Give back exactly the lines of the material below, starting with the line with "Lernen Sie digitales" and going on through the line with "<!-- readmore -->".
┌──
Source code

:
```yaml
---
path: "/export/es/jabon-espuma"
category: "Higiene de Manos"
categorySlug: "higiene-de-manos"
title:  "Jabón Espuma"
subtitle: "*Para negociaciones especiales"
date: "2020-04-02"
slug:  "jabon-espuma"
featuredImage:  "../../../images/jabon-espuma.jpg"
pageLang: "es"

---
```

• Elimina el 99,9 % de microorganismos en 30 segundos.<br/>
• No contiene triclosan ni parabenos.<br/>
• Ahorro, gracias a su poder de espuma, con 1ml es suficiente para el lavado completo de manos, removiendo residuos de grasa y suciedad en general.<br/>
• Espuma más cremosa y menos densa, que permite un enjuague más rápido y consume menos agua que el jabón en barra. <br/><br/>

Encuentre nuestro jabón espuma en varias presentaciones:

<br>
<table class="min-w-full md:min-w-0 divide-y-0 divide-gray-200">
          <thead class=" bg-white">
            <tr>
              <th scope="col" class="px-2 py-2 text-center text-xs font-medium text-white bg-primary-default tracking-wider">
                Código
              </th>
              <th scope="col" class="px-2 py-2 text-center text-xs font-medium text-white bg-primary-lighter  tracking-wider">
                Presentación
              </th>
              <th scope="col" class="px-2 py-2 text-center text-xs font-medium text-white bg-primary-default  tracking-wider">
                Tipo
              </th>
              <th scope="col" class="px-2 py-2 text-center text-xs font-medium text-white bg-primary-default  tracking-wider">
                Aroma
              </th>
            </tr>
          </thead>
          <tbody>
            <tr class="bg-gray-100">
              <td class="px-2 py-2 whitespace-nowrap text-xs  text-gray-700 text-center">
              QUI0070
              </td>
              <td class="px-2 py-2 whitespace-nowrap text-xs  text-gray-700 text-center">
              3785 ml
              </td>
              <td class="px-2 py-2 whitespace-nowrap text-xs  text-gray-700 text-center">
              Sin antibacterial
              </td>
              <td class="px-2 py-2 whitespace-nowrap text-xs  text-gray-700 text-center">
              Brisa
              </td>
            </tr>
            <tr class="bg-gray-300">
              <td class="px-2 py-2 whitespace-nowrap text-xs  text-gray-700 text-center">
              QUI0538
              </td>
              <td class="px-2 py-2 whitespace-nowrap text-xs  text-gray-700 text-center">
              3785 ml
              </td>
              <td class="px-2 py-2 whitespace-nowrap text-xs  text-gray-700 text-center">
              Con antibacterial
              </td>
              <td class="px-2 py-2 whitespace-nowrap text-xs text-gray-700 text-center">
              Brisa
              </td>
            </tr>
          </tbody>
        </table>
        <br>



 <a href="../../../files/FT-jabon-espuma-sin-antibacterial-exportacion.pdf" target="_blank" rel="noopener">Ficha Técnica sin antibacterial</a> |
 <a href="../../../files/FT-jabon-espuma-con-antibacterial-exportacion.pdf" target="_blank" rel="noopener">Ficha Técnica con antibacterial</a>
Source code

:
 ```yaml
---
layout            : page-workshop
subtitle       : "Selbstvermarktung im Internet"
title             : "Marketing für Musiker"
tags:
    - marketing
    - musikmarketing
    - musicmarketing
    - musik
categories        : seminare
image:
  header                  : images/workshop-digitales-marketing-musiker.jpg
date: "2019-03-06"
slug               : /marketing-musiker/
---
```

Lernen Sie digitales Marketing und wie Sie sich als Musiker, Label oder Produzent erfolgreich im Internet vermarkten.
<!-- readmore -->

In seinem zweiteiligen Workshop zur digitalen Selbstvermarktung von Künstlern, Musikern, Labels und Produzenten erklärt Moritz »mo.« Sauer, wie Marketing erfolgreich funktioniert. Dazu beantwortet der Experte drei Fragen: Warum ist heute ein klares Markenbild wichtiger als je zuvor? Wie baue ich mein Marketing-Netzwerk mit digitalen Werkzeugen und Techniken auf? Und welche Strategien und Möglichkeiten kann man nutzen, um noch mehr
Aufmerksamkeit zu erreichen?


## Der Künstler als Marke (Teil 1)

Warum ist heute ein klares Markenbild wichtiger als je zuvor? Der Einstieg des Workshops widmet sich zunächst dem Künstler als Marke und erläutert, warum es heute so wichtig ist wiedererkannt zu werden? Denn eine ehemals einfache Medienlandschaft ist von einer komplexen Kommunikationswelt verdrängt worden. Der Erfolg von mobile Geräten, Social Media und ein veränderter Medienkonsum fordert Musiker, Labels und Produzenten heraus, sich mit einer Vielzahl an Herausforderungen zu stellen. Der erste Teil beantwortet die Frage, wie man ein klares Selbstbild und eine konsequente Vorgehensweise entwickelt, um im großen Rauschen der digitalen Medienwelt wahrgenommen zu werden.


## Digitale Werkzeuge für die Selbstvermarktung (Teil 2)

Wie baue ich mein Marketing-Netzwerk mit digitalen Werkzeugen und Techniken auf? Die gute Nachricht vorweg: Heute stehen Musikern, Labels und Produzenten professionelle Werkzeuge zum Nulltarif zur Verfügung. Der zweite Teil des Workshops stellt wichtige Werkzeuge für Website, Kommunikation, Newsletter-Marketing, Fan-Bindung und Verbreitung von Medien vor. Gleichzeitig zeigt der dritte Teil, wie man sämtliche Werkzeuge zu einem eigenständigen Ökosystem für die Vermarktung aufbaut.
└──
┌──
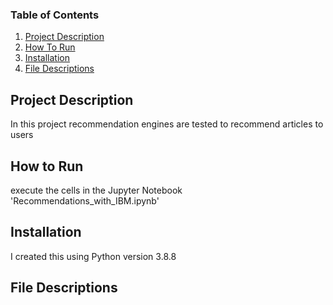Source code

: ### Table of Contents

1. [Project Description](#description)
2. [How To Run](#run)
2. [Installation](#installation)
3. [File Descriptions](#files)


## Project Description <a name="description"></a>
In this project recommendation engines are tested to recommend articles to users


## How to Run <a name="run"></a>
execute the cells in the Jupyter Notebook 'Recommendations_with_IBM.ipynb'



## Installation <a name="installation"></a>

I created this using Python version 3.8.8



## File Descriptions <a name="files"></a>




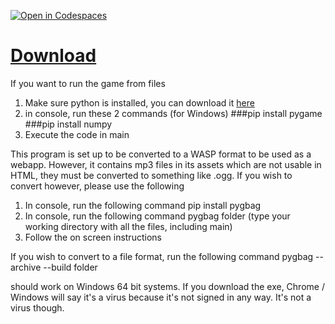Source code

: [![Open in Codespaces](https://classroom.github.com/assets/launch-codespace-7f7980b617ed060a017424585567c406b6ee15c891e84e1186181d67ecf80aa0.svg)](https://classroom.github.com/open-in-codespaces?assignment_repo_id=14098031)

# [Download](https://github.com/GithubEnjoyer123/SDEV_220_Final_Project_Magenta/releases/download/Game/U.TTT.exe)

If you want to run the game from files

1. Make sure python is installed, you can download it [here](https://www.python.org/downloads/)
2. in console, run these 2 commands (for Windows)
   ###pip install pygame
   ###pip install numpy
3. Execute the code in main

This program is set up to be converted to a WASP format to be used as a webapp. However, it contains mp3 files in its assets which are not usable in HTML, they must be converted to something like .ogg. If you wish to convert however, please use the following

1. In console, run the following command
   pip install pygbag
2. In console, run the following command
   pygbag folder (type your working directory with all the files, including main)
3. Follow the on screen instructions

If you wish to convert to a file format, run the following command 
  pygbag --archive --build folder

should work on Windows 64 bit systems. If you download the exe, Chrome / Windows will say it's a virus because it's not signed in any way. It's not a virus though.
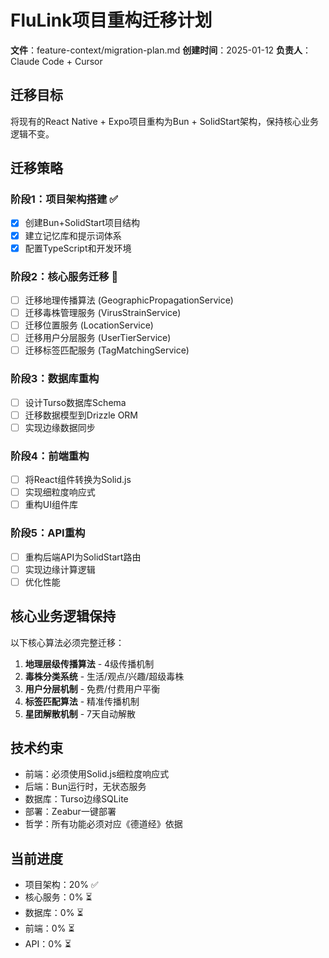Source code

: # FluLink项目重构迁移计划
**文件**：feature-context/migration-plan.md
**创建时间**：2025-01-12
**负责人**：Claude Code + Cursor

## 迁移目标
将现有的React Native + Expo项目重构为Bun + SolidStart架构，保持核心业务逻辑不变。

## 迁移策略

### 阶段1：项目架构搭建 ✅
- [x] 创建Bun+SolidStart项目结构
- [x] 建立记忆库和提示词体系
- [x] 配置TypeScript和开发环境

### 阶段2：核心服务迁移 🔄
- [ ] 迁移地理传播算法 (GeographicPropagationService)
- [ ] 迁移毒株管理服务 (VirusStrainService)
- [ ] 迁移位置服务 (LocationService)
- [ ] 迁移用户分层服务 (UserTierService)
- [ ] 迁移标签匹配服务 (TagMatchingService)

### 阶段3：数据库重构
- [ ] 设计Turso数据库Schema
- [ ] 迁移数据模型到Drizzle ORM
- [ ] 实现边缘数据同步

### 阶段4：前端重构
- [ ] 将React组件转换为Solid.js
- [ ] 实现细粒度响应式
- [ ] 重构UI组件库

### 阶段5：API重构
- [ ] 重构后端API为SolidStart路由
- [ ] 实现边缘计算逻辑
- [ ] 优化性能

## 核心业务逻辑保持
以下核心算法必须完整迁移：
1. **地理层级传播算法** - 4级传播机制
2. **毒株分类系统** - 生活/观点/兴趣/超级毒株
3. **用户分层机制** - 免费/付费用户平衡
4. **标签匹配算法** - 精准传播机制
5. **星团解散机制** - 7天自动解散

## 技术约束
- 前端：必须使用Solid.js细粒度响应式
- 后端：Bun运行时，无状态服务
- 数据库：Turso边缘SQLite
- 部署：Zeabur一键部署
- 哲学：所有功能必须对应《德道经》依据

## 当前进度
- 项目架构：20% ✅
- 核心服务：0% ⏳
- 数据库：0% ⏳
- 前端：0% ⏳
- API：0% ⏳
└──
┌──
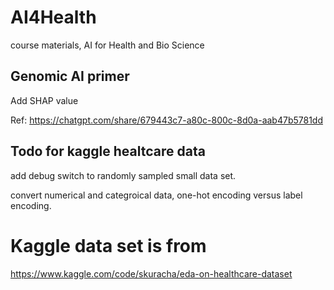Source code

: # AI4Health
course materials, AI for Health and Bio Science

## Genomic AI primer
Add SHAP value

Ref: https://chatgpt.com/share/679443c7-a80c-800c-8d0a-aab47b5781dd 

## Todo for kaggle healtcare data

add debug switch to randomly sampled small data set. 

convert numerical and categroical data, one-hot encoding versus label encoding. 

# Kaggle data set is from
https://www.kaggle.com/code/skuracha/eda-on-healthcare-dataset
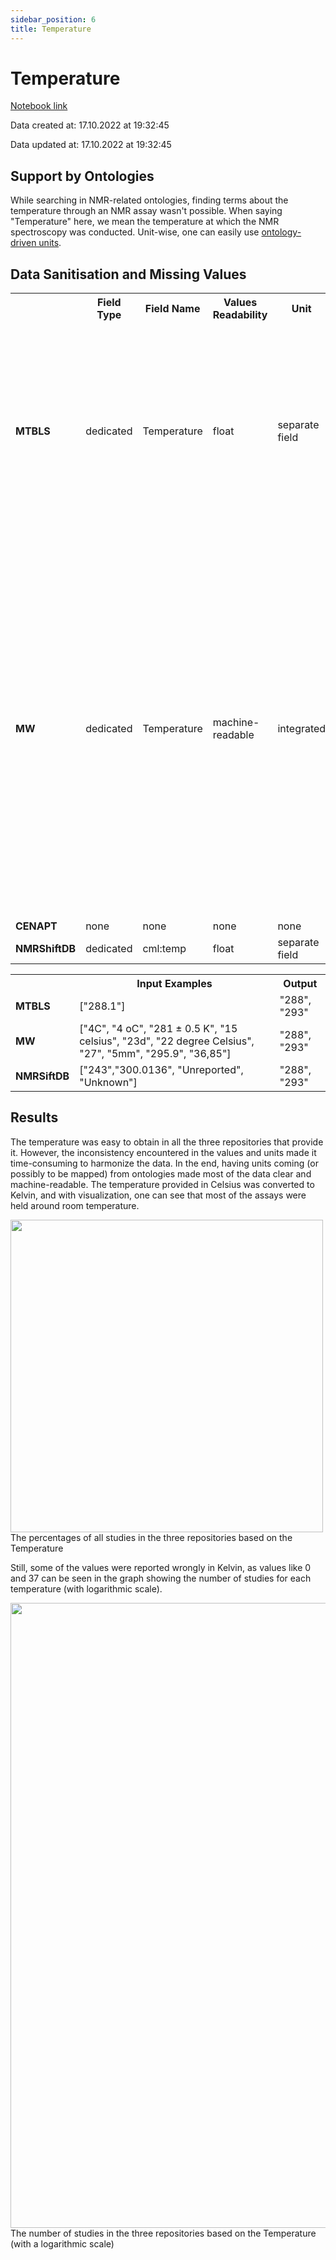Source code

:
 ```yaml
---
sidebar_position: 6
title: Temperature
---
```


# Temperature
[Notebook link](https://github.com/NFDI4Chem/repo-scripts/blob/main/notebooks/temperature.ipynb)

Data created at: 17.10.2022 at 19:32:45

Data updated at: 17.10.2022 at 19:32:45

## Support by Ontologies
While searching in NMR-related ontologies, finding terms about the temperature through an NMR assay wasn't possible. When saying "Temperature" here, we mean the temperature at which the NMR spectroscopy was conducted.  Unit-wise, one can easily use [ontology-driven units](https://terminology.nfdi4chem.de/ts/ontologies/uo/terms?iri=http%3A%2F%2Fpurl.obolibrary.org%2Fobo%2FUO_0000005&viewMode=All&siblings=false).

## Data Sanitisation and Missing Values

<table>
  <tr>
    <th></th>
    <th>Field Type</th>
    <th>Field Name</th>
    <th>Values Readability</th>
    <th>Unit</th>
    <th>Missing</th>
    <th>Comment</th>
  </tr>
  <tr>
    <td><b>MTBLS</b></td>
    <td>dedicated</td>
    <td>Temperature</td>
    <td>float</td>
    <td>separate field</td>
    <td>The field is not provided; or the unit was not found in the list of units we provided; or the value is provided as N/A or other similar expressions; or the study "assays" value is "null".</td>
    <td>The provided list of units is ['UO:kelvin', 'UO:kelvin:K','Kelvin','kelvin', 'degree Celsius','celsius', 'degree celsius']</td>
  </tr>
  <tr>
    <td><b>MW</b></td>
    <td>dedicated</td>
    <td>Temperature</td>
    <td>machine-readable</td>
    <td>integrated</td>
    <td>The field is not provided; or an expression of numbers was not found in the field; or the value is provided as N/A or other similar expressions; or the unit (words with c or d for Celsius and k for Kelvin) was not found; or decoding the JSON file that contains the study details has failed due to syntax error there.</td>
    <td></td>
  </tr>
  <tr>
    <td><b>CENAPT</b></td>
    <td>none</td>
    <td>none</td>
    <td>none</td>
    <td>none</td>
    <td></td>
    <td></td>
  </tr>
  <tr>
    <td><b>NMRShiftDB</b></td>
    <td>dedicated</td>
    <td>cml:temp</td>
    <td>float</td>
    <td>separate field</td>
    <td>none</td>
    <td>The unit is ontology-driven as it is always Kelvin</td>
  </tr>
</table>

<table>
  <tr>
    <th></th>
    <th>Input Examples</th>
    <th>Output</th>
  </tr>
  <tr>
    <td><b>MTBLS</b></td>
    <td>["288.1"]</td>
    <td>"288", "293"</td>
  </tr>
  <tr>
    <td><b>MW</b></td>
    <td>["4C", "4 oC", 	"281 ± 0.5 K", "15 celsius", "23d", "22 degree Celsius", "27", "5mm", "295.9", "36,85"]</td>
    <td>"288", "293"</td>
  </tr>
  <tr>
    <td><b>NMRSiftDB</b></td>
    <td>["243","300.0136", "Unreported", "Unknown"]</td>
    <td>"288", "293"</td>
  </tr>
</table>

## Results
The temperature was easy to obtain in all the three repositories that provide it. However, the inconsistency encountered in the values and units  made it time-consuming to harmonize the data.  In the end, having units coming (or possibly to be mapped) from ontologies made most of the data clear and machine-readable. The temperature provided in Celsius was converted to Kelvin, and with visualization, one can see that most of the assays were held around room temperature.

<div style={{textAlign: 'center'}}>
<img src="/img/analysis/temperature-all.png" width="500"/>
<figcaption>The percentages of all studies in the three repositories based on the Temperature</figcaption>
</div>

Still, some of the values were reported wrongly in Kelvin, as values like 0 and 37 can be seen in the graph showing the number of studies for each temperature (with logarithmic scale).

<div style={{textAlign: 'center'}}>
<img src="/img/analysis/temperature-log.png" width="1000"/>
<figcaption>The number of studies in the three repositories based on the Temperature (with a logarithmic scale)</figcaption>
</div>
└──
TASK SOLUTION ▸
Lernen Sie digitales Marketing und wie Sie sich als Musiker, Label oder Produzent erfolgreich im Internet vermarkten.
<!-- readmore -->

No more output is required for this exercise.